• **Information provided**
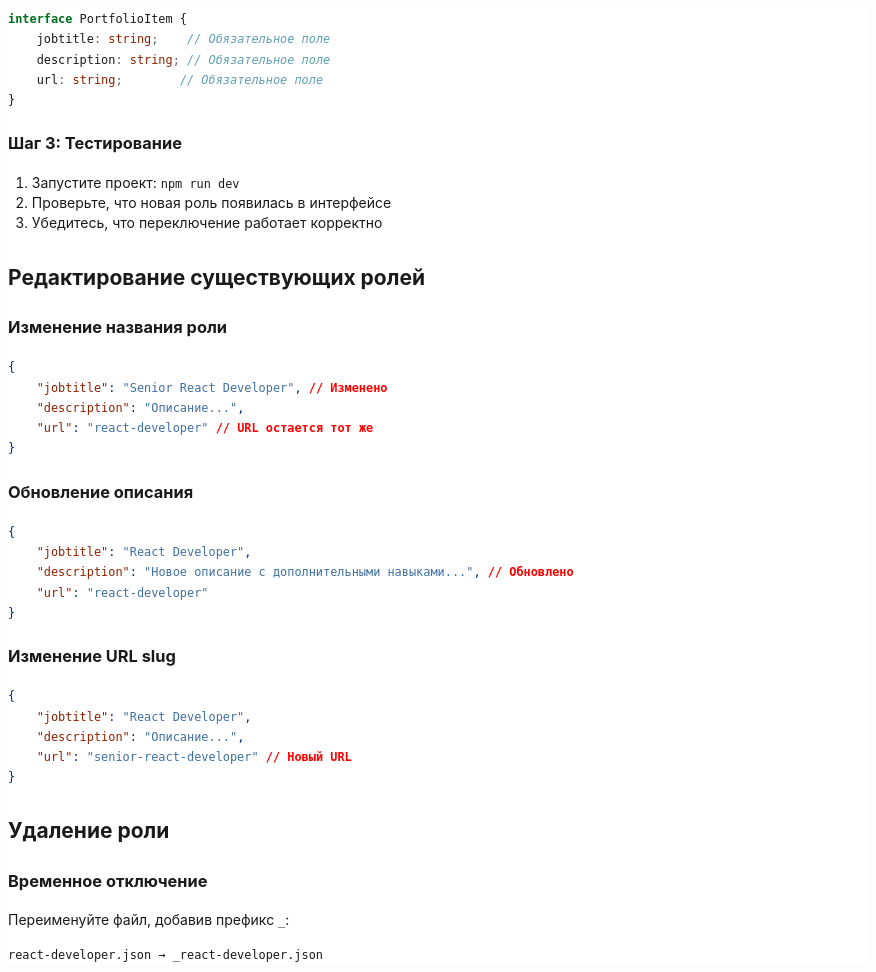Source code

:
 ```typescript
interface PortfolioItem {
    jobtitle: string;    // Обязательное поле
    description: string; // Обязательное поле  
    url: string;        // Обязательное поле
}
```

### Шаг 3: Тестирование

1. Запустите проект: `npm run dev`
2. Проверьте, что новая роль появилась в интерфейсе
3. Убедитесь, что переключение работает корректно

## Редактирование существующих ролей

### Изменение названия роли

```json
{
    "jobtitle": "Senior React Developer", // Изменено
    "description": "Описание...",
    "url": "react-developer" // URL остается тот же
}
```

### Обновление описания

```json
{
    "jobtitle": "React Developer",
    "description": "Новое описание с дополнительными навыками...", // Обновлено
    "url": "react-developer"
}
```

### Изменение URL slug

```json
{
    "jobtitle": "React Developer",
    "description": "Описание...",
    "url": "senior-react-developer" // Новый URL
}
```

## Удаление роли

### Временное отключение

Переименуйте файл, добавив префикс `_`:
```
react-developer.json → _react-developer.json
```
---
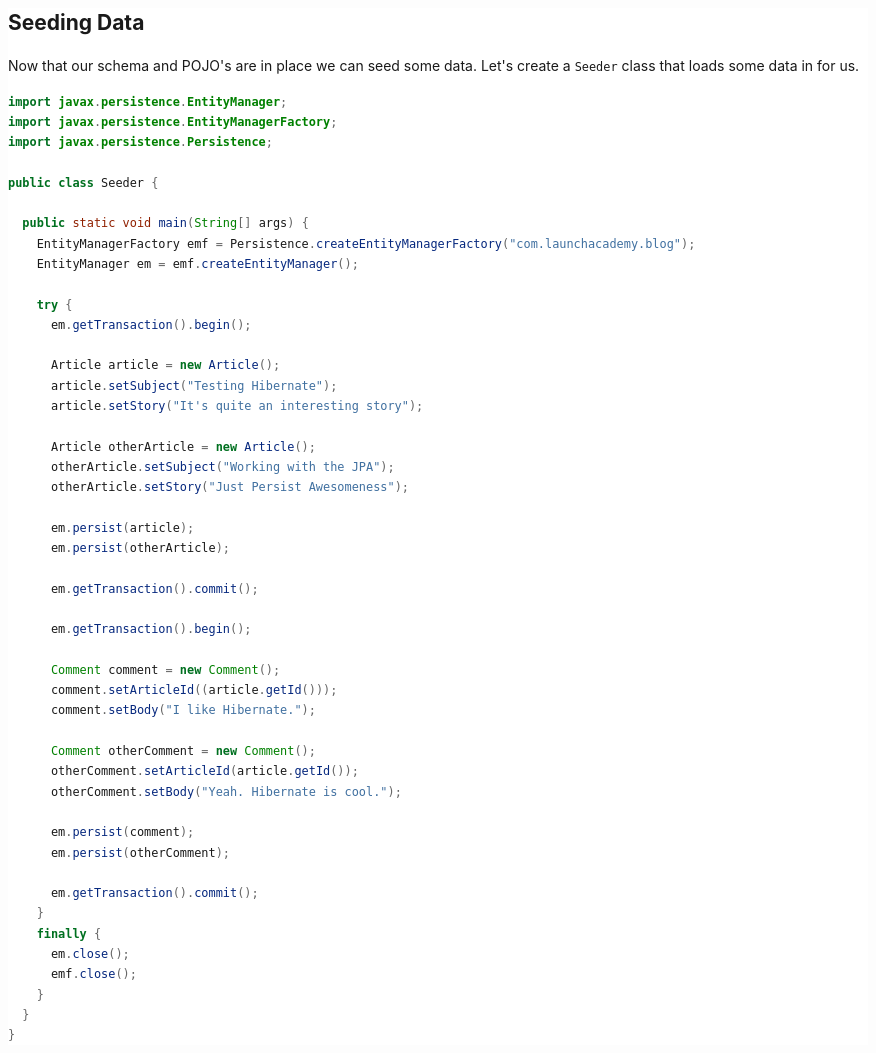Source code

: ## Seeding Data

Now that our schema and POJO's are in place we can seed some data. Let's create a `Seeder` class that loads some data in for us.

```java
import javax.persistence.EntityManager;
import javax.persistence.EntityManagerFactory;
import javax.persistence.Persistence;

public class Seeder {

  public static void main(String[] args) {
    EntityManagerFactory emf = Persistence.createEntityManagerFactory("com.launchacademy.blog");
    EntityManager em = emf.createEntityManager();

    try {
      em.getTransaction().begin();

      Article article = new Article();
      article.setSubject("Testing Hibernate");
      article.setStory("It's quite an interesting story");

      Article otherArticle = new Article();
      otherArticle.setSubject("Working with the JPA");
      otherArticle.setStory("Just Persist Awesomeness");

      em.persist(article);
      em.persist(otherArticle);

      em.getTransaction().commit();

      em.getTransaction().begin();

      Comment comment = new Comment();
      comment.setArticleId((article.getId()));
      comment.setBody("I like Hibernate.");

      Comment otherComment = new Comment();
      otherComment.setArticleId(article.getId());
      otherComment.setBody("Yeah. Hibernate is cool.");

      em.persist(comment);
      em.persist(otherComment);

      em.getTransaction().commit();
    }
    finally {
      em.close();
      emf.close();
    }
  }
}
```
...
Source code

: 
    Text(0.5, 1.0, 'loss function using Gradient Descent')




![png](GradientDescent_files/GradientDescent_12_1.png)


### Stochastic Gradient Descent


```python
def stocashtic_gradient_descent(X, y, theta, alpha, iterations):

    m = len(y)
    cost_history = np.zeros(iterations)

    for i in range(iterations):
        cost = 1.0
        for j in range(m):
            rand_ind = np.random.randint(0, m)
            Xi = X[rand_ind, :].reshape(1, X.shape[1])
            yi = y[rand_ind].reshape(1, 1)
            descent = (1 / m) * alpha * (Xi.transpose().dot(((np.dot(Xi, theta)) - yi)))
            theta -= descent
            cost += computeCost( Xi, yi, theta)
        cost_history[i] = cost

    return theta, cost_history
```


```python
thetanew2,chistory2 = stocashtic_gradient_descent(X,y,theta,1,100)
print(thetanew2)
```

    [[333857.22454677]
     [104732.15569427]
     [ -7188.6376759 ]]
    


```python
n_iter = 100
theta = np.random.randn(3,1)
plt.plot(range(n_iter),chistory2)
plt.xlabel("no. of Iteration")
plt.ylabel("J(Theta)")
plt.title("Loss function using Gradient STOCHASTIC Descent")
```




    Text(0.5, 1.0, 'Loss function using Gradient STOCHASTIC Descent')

• **Try it**
A complete answer lists each line of the data that holds the word "setBody".

• **Final answer**
      comment.setBody("I like Hibernate.");
      otherComment.setBody("Yeah. Hibernate is cool.");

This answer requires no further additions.